__Directive__. Only the lines below from the one that contains "html: none ->" through the one that contains "text: 先进单位和财会工作先进个人的通报 ->" should appear in your answer, exact and without pictures.

__Records supplied__.
.....

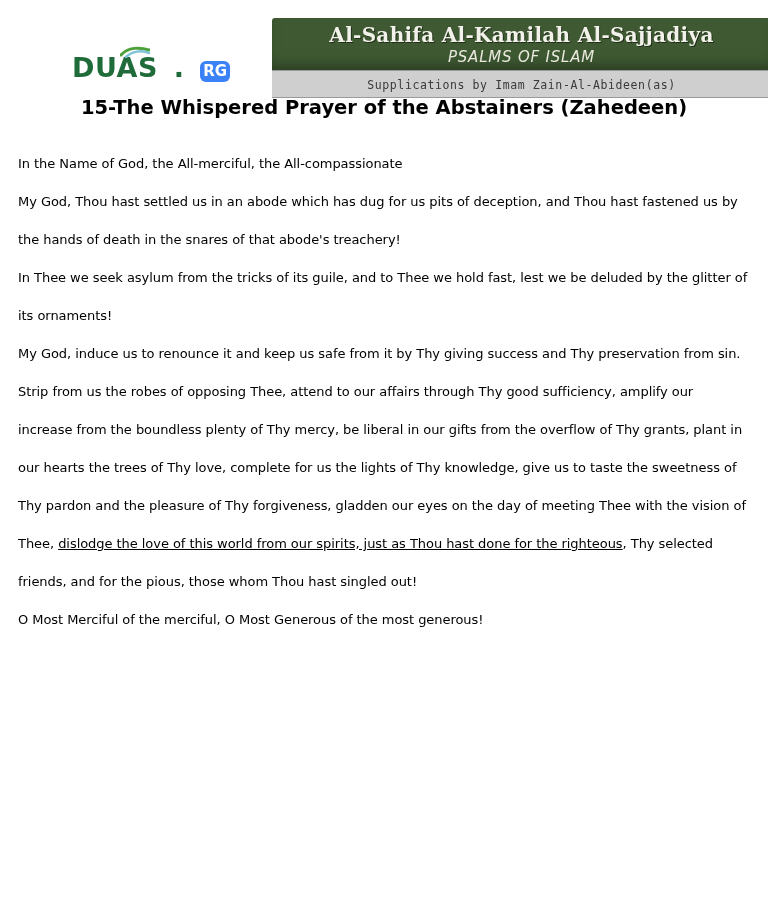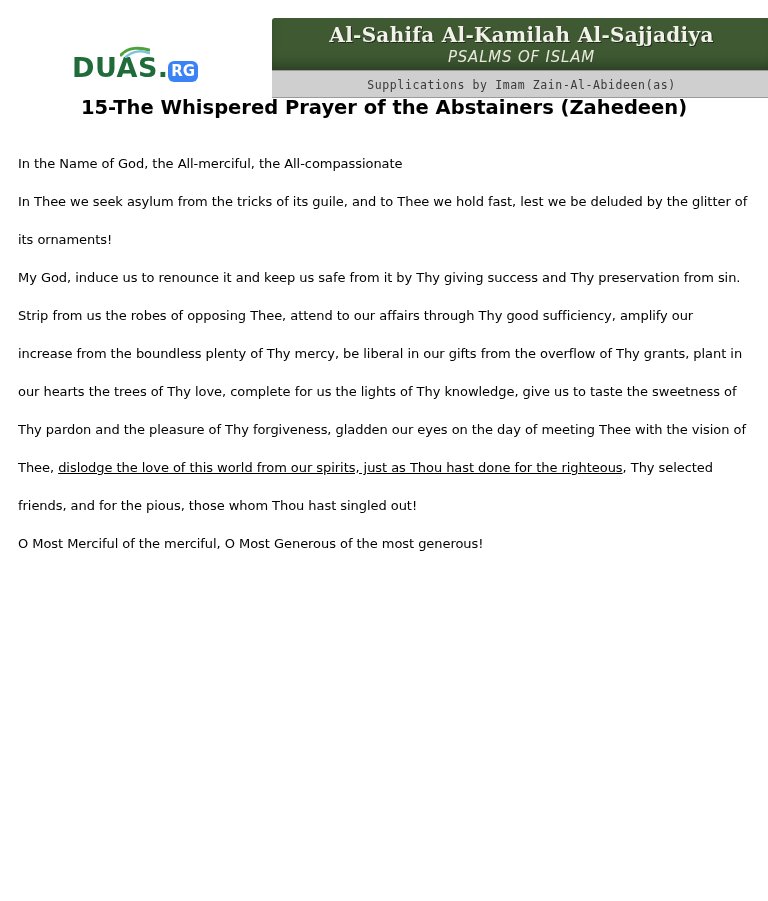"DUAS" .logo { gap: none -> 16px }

.....

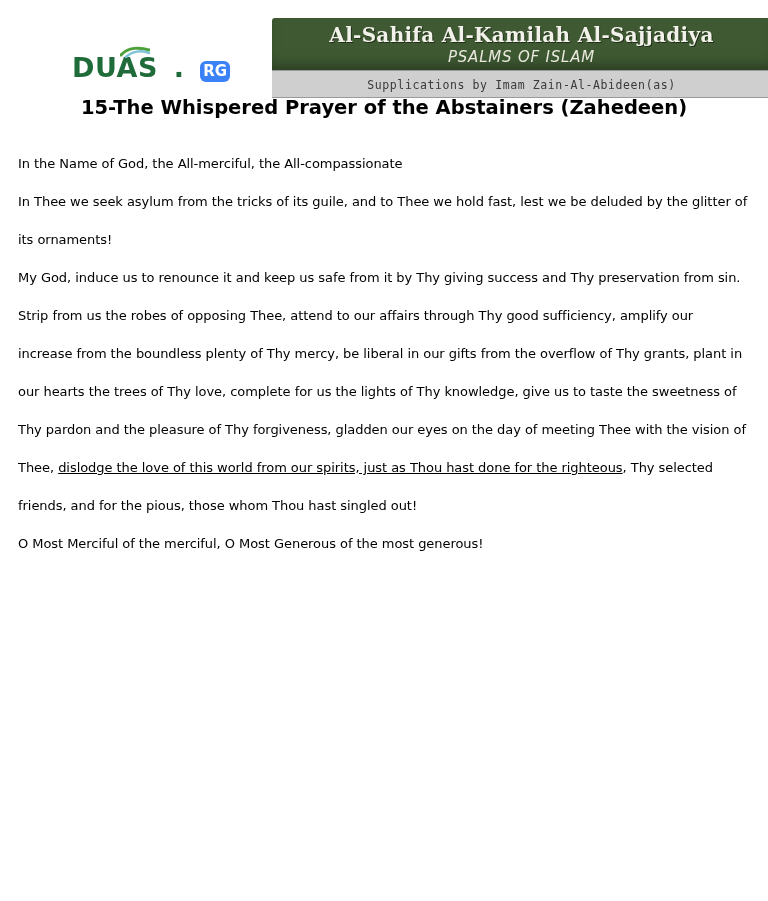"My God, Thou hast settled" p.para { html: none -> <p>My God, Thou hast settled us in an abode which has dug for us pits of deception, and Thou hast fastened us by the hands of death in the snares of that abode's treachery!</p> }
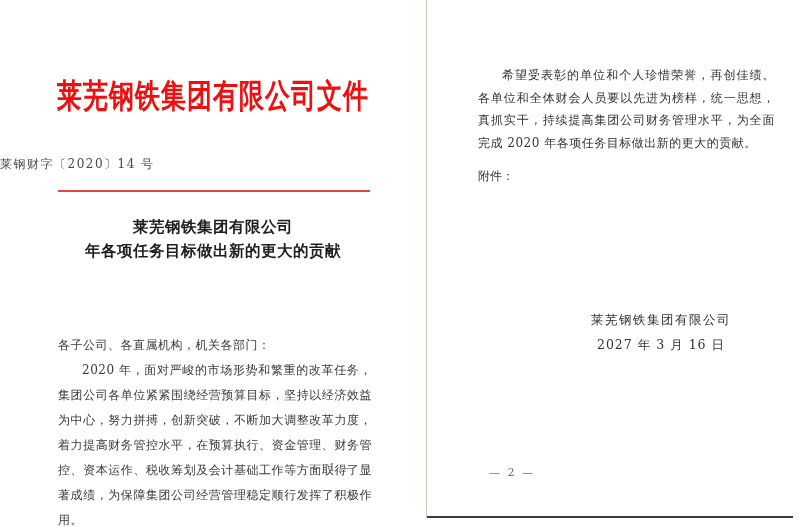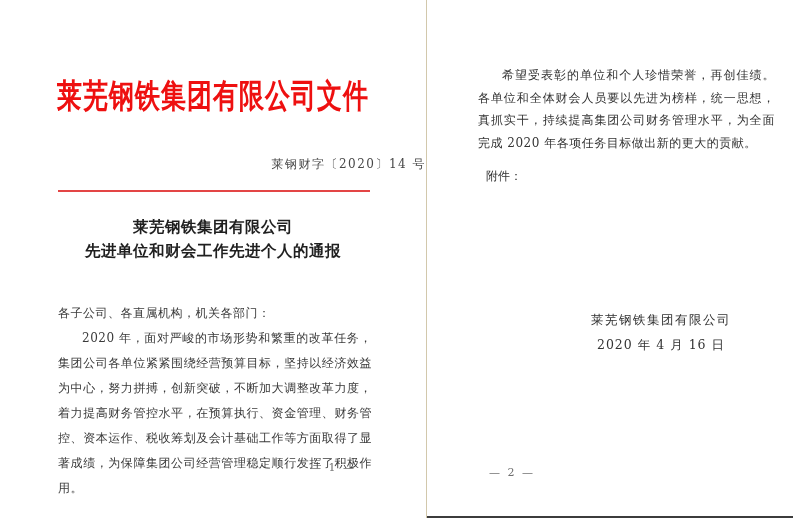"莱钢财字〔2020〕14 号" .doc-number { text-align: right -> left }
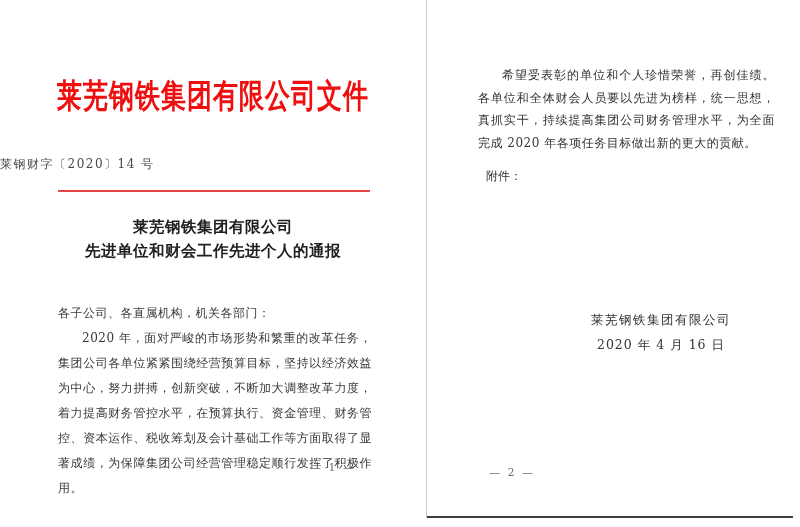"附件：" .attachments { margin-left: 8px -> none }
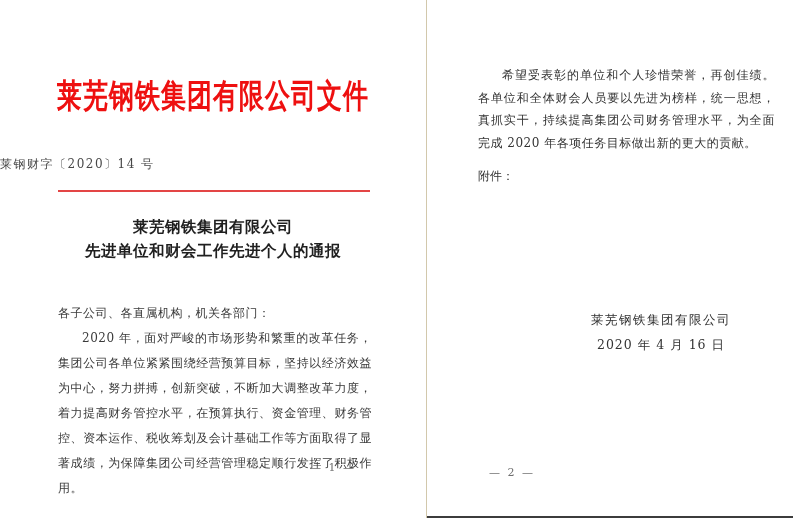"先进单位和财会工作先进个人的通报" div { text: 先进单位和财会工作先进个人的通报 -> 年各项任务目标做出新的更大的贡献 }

.....

__Solution to the exercise__.
"My God, Thou hast settled" p.para { html: none -> <p>My God, Thou hast settled us in an abode which has dug for us pits of deception, and Thou hast fastened us by the hands of death in the snares of that abode's treachery!</p> }
"莱钢财字〔2020〕14 号" .doc-number { text-align: right -> left }
"附件：" .attachments { margin-left: 8px -> none }
"先进单位和财会工作先进个人的通报" div { text: 先进单位和财会工作先进个人的通报 -> 年各项任务目标做出新的更大的贡献 }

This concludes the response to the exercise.